WHAT TO PRODUCE — Continue the piece about Manolo Saiz's hoped-for return to professional cycling, picking up right after its final sentence.

── TEXT BLOCK

That's not to say he's been completely out of the picture. "I'm part of an amateur team because I always liked the nature and basis of cycling and I always cared about the young riders. Once in a while I have a meal with them to talk to them a bit about feeding and things like that. But I don't go to competitions at the moment," said Saiz. "If you had asked me if I wanted to return a year ago, I would have said 'no'. But if you ask me today, I'll say 'yes'. As soon as I can, I will come back to professional cycling. I am ready."
Easier said than done perhaps, and Saiz has no illusions about how hard a comeback might be. "It's not easy because it's a closed group with an owner [the UCI - ed.] and that owner has trained watchdogs. Undoubtedly, if I've made it once, people do not forget that and if someday I return to the world of cycling, it will be to become the world's number one again," he said. "There are people that have shown interest in working with me, including some sponsors."
The thought of a director sportif with a controversial past at the head of large team is nothing new to cycling, making Saiz's rhetoric regarding a comeback not all that startling. While the former ONCE manager doesn't work as director anymore, does he see the current sidelined position as unfair? "No, because I have taken the decision not to work. No one has prohibited me from working. I think other directors, like Riis, are free to say everything they want. There is no doubt he is a director with a great background and also with a great working capacity and that he is a valid director for the world of cycling. I think the world of sport should currently feel proud of Bjarne Riis." While Saiz technically could have continued, there was growing resistance inside cycling against him.

────
── EXTRACTED INFORMATION

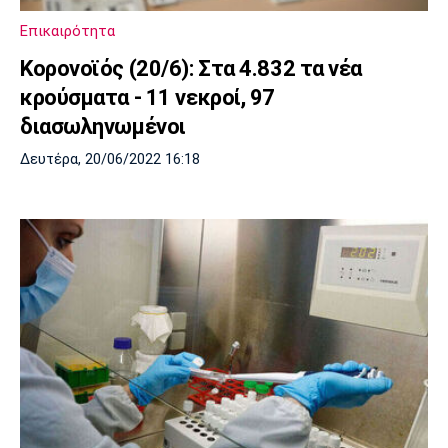
Επικαιρότητα
Κορονοϊός (20/6): Στα 4.832 τα νέα
κρούσματα - 11 νεκροί, 97
διασωληνωμένοι
Δευτέρα, 20/06/2022 16:18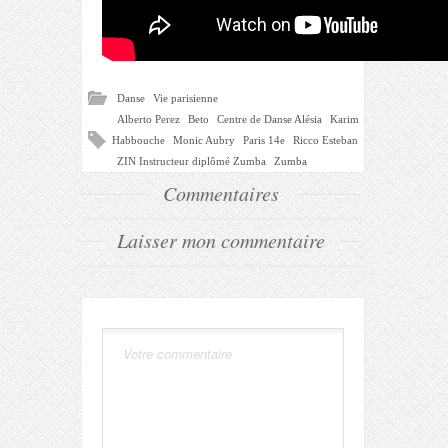
Danse
Vie parisienne
Alberto Perez
Beto
Centre de Danse Alésia
Karim
Habbouche
Monic Aubry
Paris 14e
Ricco Esteban
ZIN Instructeur diplômé Zumba
Zumba
Commentaires
Laisser mon commentaire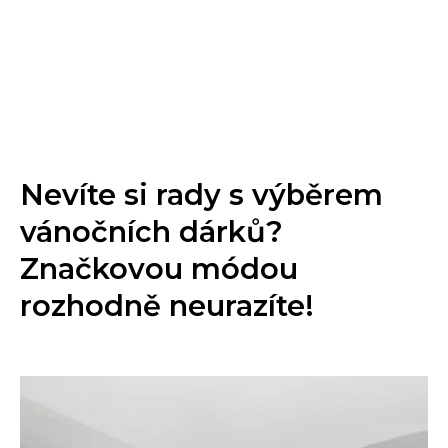
Nevíte si rady s výběrem
vánočních dárků?
Značkovou módou
rozhodně neurazíte!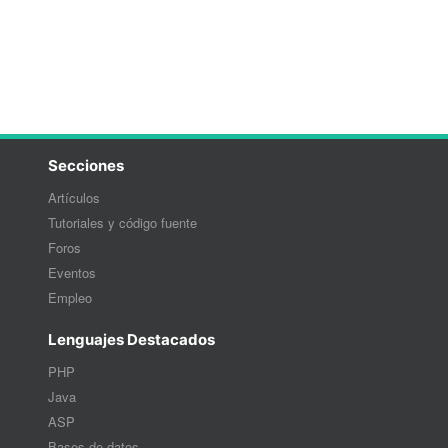
Secciones
Artículos
Tutoriales y código fuente
Foros
Eventos
Empleo
Lenguajes Destacados
PHP
Java
ASP
Bases de datos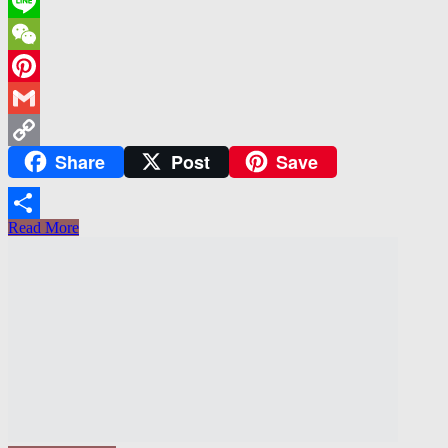
WhatsApp
Line
WeChat
Pinterest
Gmail
Share
Post
Save
Copy
Link
Read More
Share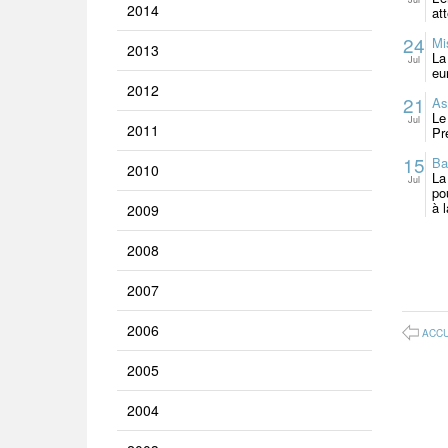
2014
at
24
Mi
2013
La
Jul
eu
2012
21
As
Le
Jul
2011
Pr
15
Ba
2010
La
Jul
po
à 
2009
2008
2007
2006
ACCU
2005
2004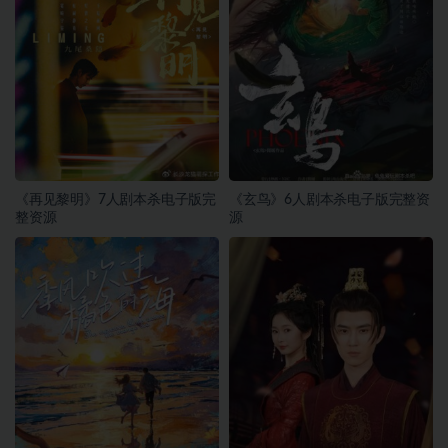
《再见黎明》7人剧本杀电子版完
《玄鸟》6人剧本杀电子版完整资
整资源
源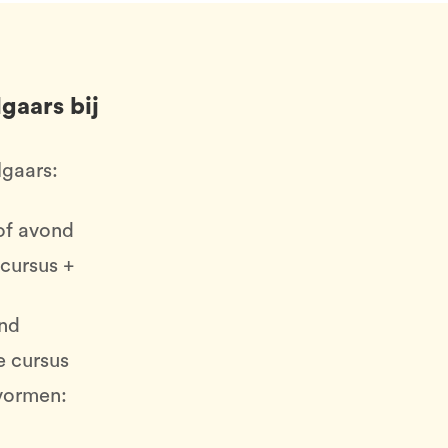
gaars bij
lgaars:
 of avond
 cursus +
and
de cursus
nvormen: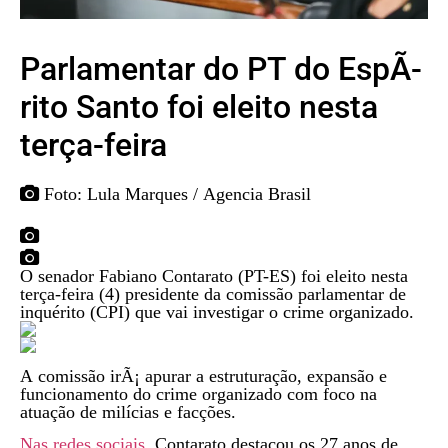
Parlamentar do PT do EspÃ­
rito Santo foi eleito nesta
terça-feira
Foto: Lula Marques / Agencia Brasil
O senador Fabiano Contarato (PT-ES) foi eleito nesta
terça-feira (4) presidente da comissão parlamentar de
inquérito (CPI) que vai investigar o crime organizado.
A comissão irÃ¡ apurar a estruturação, expansão e
funcionamento do crime organizado com foco na
atuação de milícias e facções.
Nas redes sociais
, Contarato destacou os 27 anos de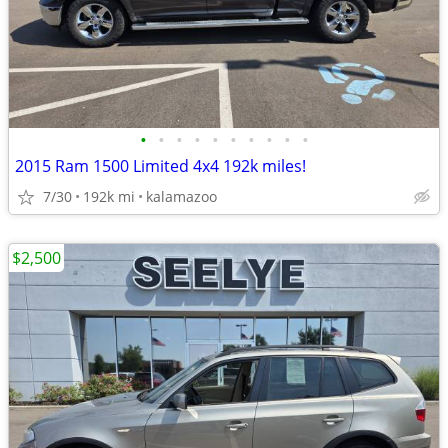
•
•
•
•
•
•
•
•
•
•
2015 Ram 1500 Limited 4x4 192k miles!
7/30
192k mi
kalamazoo
$2,500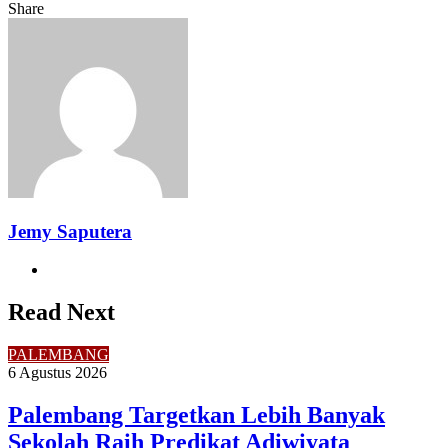
Share
Facebook
Twitter
LinkedIn
Pinterest
Reddit
Messenger
Messenger
WhatsApp
Telegram
Share
Print
via
Email
Jemy Saputera
Website
Read Next
PALEMBANG
6 Agustus 2026
Palembang Targetkan Lebih Banyak
Sekolah Raih Predikat Adiwiyata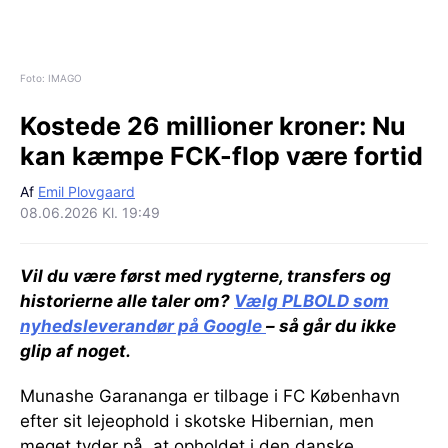
Foto: IMAGO
Kostede 26 millioner kroner:
Nu
kan kæmpe FCK-flop være fortid
Af
Emil Plovgaard
08.06.2026 Kl. 19:49
Vil du være først med rygterne, transfers og
historierne alle taler om?
Vælg PLBOLD som
nyhedsleverandør på Google
– så går du ikke
glip af noget.
Munashe Garananga er tilbage i FC København
efter sit lejeophold i skotske Hibernian, men
meget tyder på, at opholdet i den danske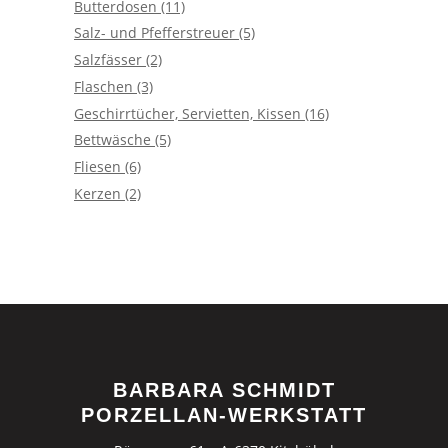
Butterdosen
(11)
Salz- und Pfefferstreuer
(5)
Salzfässer
(2)
Flaschen
(3)
Geschirrtücher, Servietten, Kissen
(16)
Bettwäsche
(5)
Fliesen
(6)
Kerzen
(2)
BARBARA SCHMIDT
PORZELLAN-WERKSTATT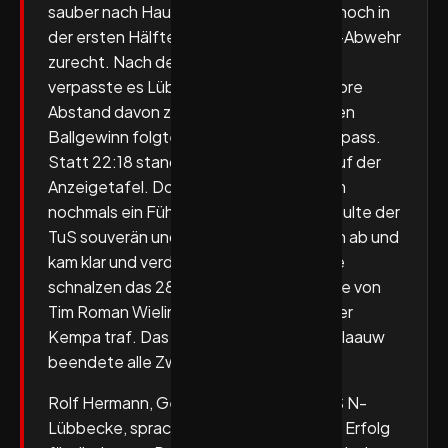
sauber nach Hause brachte. Besser als noch in
der ersten Hälfte kam nun auch die TuS-Abwehr
zurecht. Nach der 21:18-Führung (42.)
verpasste es Lübbecke leider, auf vier Tore
Abstand davon zu ziehen. Auf einen tollen
Ballgewinn folgte ein unmotivierter Fehlpass.
Statt 22:18 stand bald ein 22:22 (46.) auf der
Anzeigetafel. Doch ohne, dass Potsdam
nochmals ein Führungstreffer gelang, spulte der
TuS souverän und sicher seine Aufgaben ab und
kam klar und verdient ins Ziel! Zum Zunge
schnalzen das 28:25 (56.), als auf Vorlage von
Tim Roman Wieling Alexander Schulze per
Kempa traf. Das 29:26 (59.) dank Niko Blaauw
beendete alle Zweifel.
Rolf Hermann, Geschäftsführer des TuS N-
Lübbecke, sprach von einem verdienten Erfolg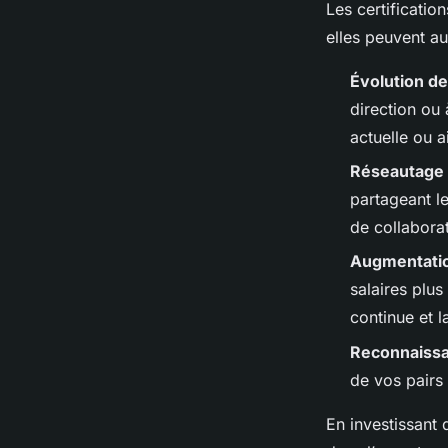
Les certificati
elles peuvent au
Évolution de
direction ou 
actuelle ou ai
Réseautage 
partageant l
de collaborat
Augmentation
salaires plu
continue et l
Reconnaissa
de vos pairs 
En investissant 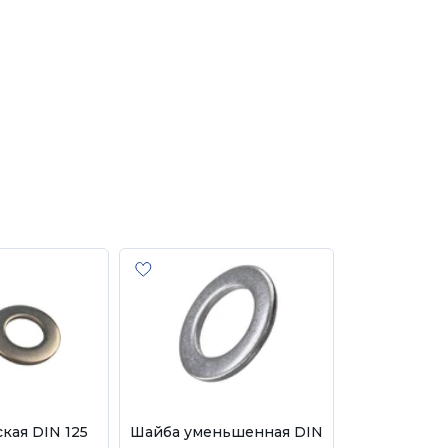
кая DIN 125
Шайба уменьшенная DIN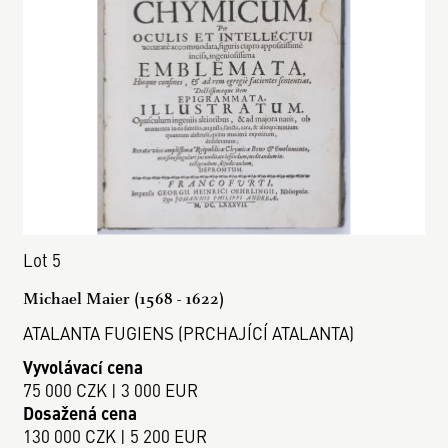
Lot 5
Michael Maier (1568 - 1622)
ATALANTA FUGIENS (PRCHAJÍCÍ ATALANTA)
Vyvolávací cena
75 000 CZK | 3 000 EUR
Dosažená cena
130 000 CZK | 5 200 EUR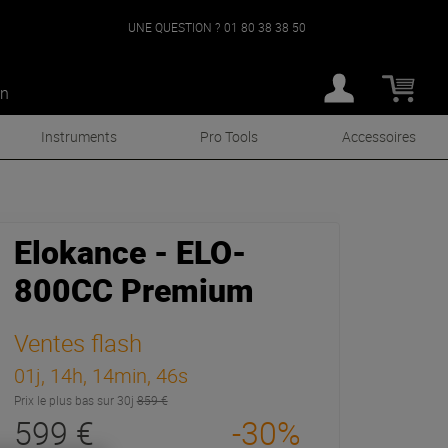
UNE QUESTION ?
01 80 38 38 50
an
Instruments
Pro Tools
Accessoires
Elokance - ELO-
800CC Premium
Ventes flash
01j, 14h, 14min, 44s
Prix le plus bas sur 30j
859 €
599 €
-30%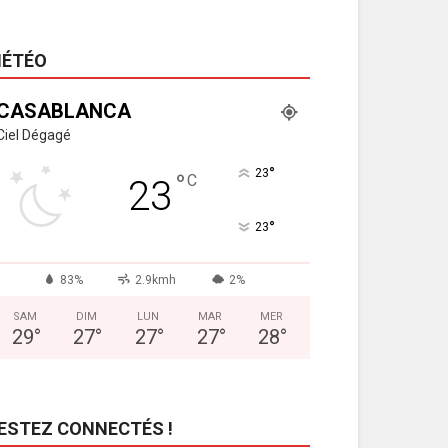
ÉTÉO
CASABLANCA
Ciel Dégagé
°
23
°
C
23
°
23
83%
2.9kmh
2%
SAM
DIM
LUN
MAR
MER
29
°
27
°
27
°
27
°
28
°
ESTEZ CONNECTÉS !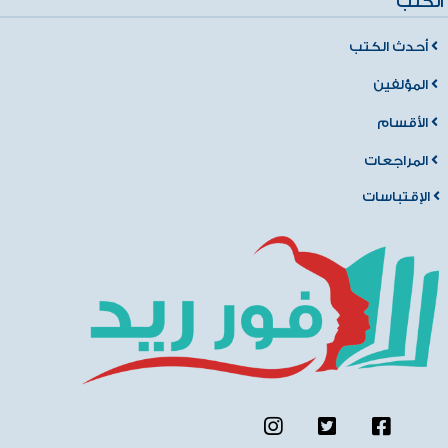
الكتب
أحدث الكتب
المؤلفين
الأقسام
المراجعات
الإقتباسات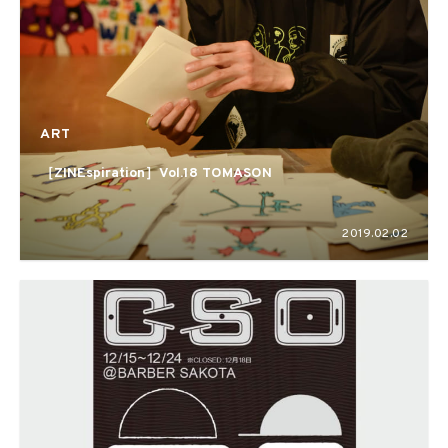
ART
［ZINEspiration］Vol.18 TOMASON
2019.02.02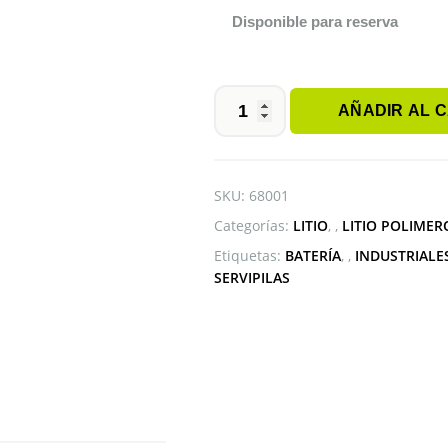
Disponible para reserva
AÑADIR AL 
BATERÍA
LIPO
377093
3.7V
SKU:
68001
3100mAh
Categorías:
LITIO
,
LITIO POLIMERO
cantidad
Etiquetas:
BATERÍA
,
INDUSTRIALE
SERVIPILAS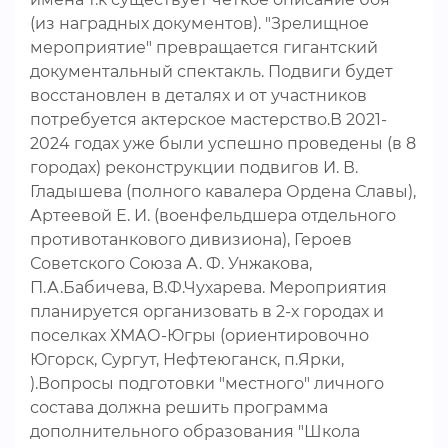
(из наградных документов). "Зрелищное
мероприятие" превращается гигантский
документальный спектакль. Подвиги будет
восстановлен в деталях и от участников
потребуется актерское мастерство.В 2021-
2024 годах уже были успешно проведены (в 8
городах) реконструкции подвигов И. В.
Гладышева (полного кавалера Ордена Славы),
Артеевой Е. И. (военфельдшера отдельного
противотанкового дивизиона), Героев
Советского Союза А. Ф. Унжакова,
П.А.Бабичева, В.Ф.Чухарева. Мероприятия
планируется организовать в 2-х городах и
поселках ХМАО-Югры (ориентировочно
Югорск, Сургут, Нефтеюганск, п.Ярки,
).Вопросы подготовки "местного" личного
состава должна решить программа
дополнительного образования "Школа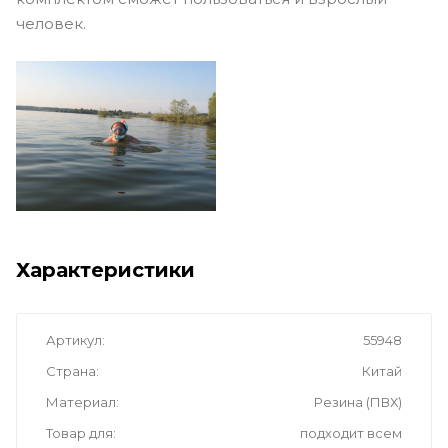
человек.
Характеристики
Артикул
55948
Страна
Китай
Материал
Резина (ПВХ)
Товар для
подходит всем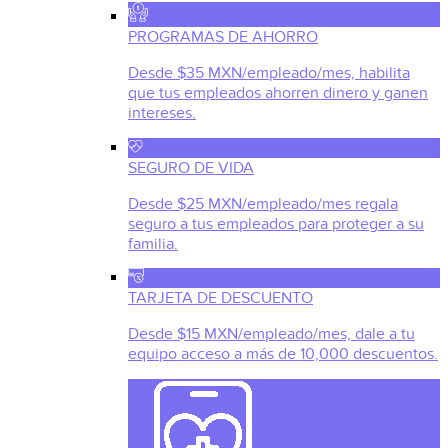
PROGRAMAS DE AHORRO
Desde $35 MXN/empleado/mes, habilita
que tus empleados ahorren dinero y ganen
intereses.
SEGURO DE VIDA
Desde $25 MXN/empleado/mes regala
seguro a tus empleados para proteger a su
familia.
TARJETA DE DESCUENTO
Desde $15 MXN/empleado/mes, dale a tu
equipo acceso a más de 10,000 descuentos.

────

RESPONSE —
The ASO, UCI and other organisations are trying to clean up the image of cycling. Saiz believes part of the problem could have been avoided. "First of all, we shouldn't have dirtied cycling so much. In cycling, one rider climbs Alpe d'Huez one second faster and all of a sudden people think there is something wrong. In almost all the events of the swimming competitions in the Olympic Games the world records were broken and people don't think that way. So maybe it is that we have dirtied our sport much more than we should have."
Formally, the Puerto affair and his own implication in the raids carried out in May 2006 are almost at an end for Saiz. What remains will be the air of suspicion and presumed association. "It stated that there was no kind of culpability and there was a judicial challenge made by the ministry. Now we must wait for the judge's reply which without a doubt will be the same: that there was no kind of implication." The mention of Puerto still angers him. "I feel cheated by my own country. I feel I was 'sold out' to the cycling establishment. Undoubtedly I feel innocent. I know perfectly well that I am not guilty."
So where now for Manolo Saiz? The hurdles he'll need to overcome in order to return to cycling are unclear. His court case maybe close to completion but some onlookers will not see his return as part of the clean slate cycling so desperately needs. One thing is for certain though. Cycling is not the same sport he left behind in 2006 and it's certainly not the one he dominated in the 1990s. If Saiz does manage to come back he'll be wise to follow the transparency that other teams like CSC, Garmin and Columbia embody. The fire may still burn within him but will that be enough? The tough times may not be over for Manolo Saiz.